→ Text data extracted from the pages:
◇ ◇ ◇ ◇
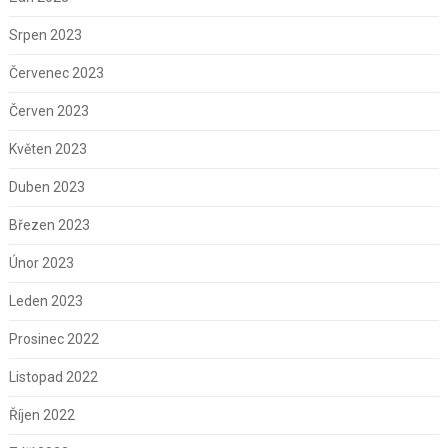
Srpen 2023
Červenec 2023
Červen 2023
Květen 2023
Duben 2023
Březen 2023
Únor 2023
Leden 2023
Prosinec 2022
Listopad 2022
Říjen 2022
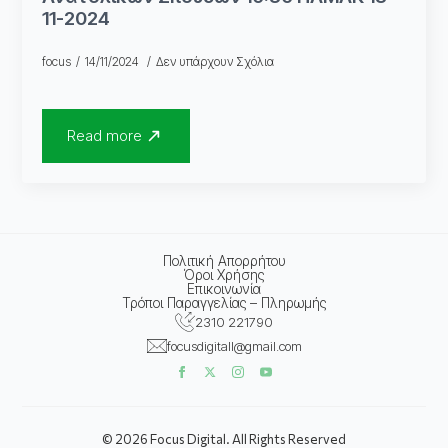
11-2024
focus
14/11/2024
Δεν υπάρχουν Σχόλια
Read more
Πολιτική Απορρήτου
Όροι Χρήσης
Επικοινωνία
Τρόποι Παραγγελίας – Πληρωμής
2310 221790
focusdigitall@gmail.com
© 2026 Focus Digital. All Rights Reserved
◇ ◇ ◇ ◇
Recast every line of text in the listing as one numbered list, skipping any blank lines. Leave the pictures out of the answer.

→ Solved exercise:
1. Srpen 2023
2. Červenec 2023
3. Červen 2023
4. Květen 2023
5. Duben 2023
6. Březen 2023
7. Únor 2023
8. Leden 2023
9. Prosinec 2022
10. Listopad 2022
11. Říjen 2022
12. 11-2024
13. focus
14. 14/11/2024
15. Δεν υπάρχουν Σχόλια
16. Read more
17. Πολιτική Απορρήτου
18. Όροι Χρήσης
19. Επικοινωνία
20. Τρόποι Παραγγελίας – Πληρωμής
21. 2310 221790
22. focusdigitall@gmail.com
23. © 2026 Focus Digital. All Rights Reserved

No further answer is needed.